Still, Musk has a talent for shifting norms. Once he adopts a feature, it begins to move from fringe to mainstream. The real question now is whether users will settle for platforms that offer “privacy” under corporate terms, or whether the moment will spark curiosity toward tools like dMsg.net — where architecture, philosophy, and community are aligned.
ICPanda’s decision to respond publicly to Musk’s post wasn’t just cheeky. It was strategic. They know their work stands up — technically, philosophically, and structurally. So why not ride the XChat wave to say: hey, we’re doing this already, and we’re doing it differently?
And that difference is important. Messaging is no longer just messaging. It’s politics. It’s power. It’s organising. When messages disappear, who decides when? When files are shared, who controls the limits? When calls are made, who gets metadata? These aren’t minor decisions. They shape how protest, intimacy, and business happen.
XChat might become sleek and slick, but it won’t escape its foundations. And maybe that’s okay for some users. But for those looking to speak, share and act without layers of unknown oversight, options like dMsg.net will matter. They’ll become the quiet tools that let people breathe, without worrying who’s watching.

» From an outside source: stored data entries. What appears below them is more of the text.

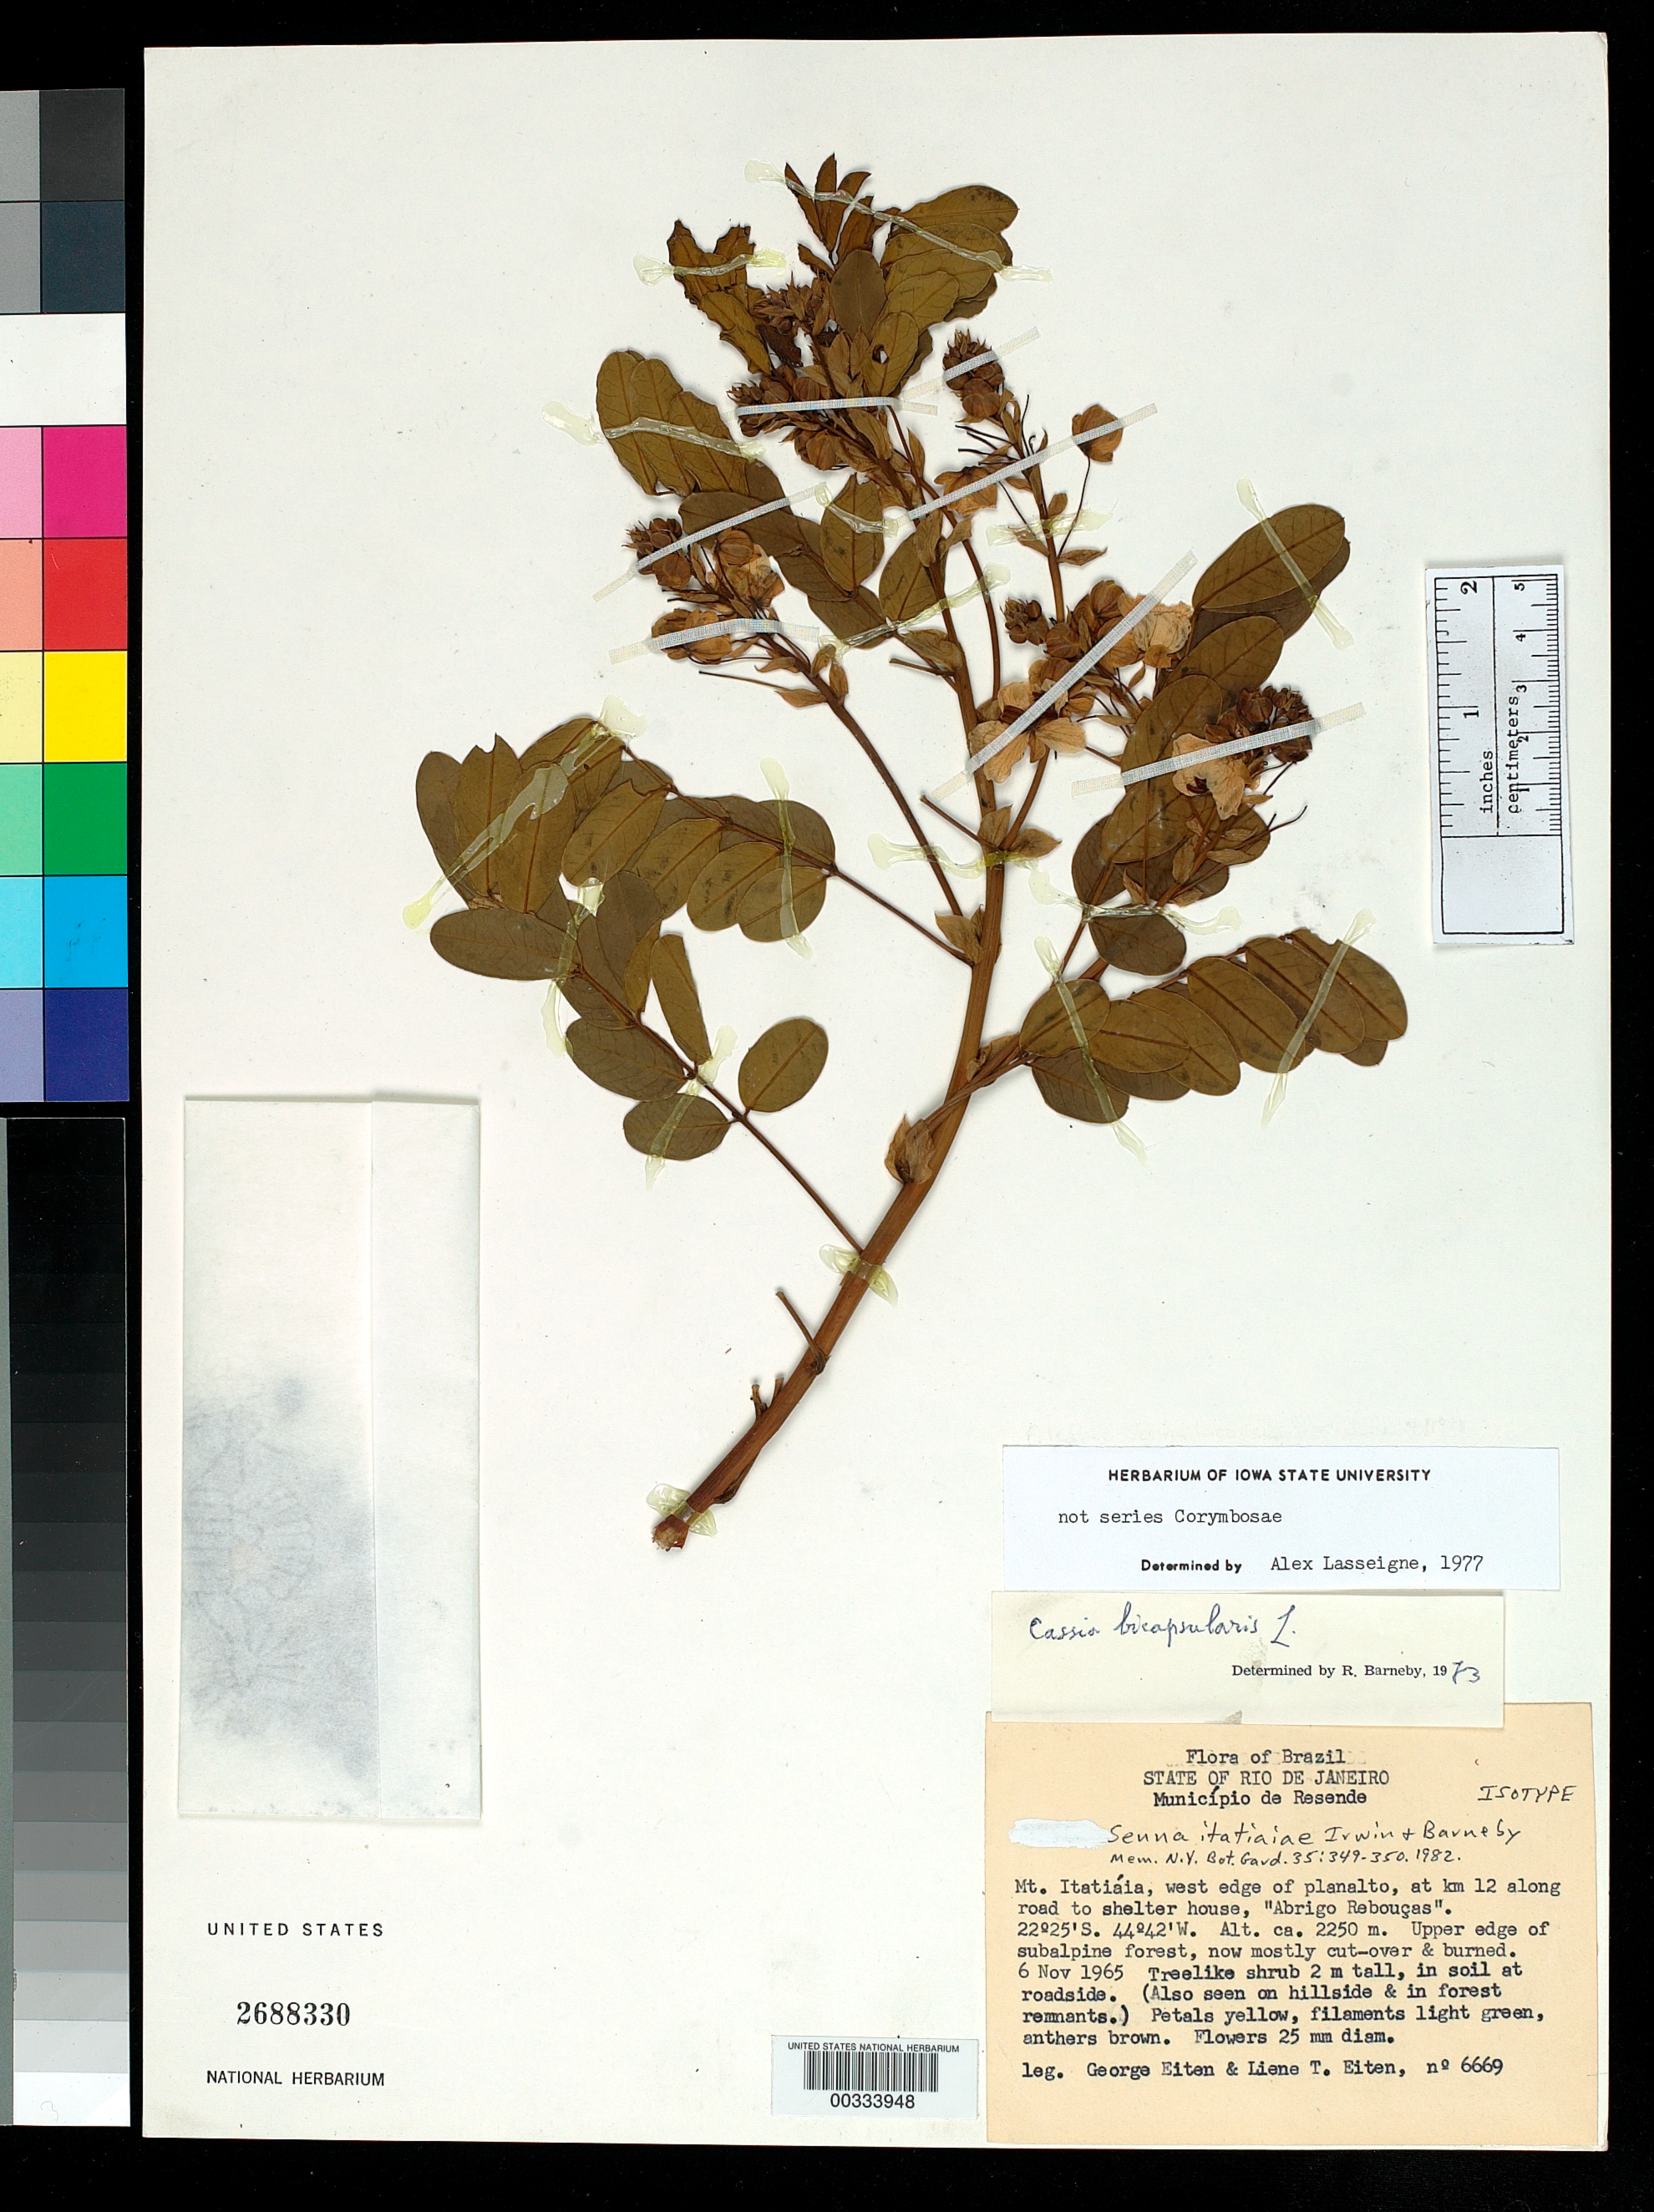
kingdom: Plantae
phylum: Tracheophyta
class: Magnoliopsida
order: Fabales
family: Fabaceae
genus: Senna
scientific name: Senna itatiaiae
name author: H.S. Irwin & Barneby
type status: Isotype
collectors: G. Eiten & L. T. Eiten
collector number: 6669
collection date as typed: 06 Nov 1965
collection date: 1965-11-06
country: Brazil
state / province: Rio de Janeiro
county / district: Resende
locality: Mt. Itatiaia, W edge of Planalto, at km 12 along road to shelter house.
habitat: Upper edge of subalpine forest, now mostly cut over and burned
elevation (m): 2250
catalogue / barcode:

It’s unlikely Musk will directly acknowledge ICPanda’s reply — but that’s not really the point. The point is that someone did. A DAO did. A decentralised, community-led body saw a mega announcement and said, “yes, we know — we already did it, but better.”
This kind of pushback is rare in tech discourse. Usually, big announcements go unchallenged, or critiques come from journalists, not builders. But here, it was the builders who responded. They showed up with working code, a live platform, and a record of doing the thing Musk was promoting.
So where does this leave us?
On one side, there’s the sprawling reach of a tech billionaire promising privacy features on a once-failing social network now turned multi-use platform. On the other, a decentralised crew already offering those features, running without hierarchy, and inviting users to own their tools, not just use them.
If anything, the moment reminds us to look past the dazzle. Big names and new rollouts don’t always mean innovation. Sometimes, the freshest work is already out there — humming quietly, built by people who aren’t trying to sell you anything except the right to speak freely.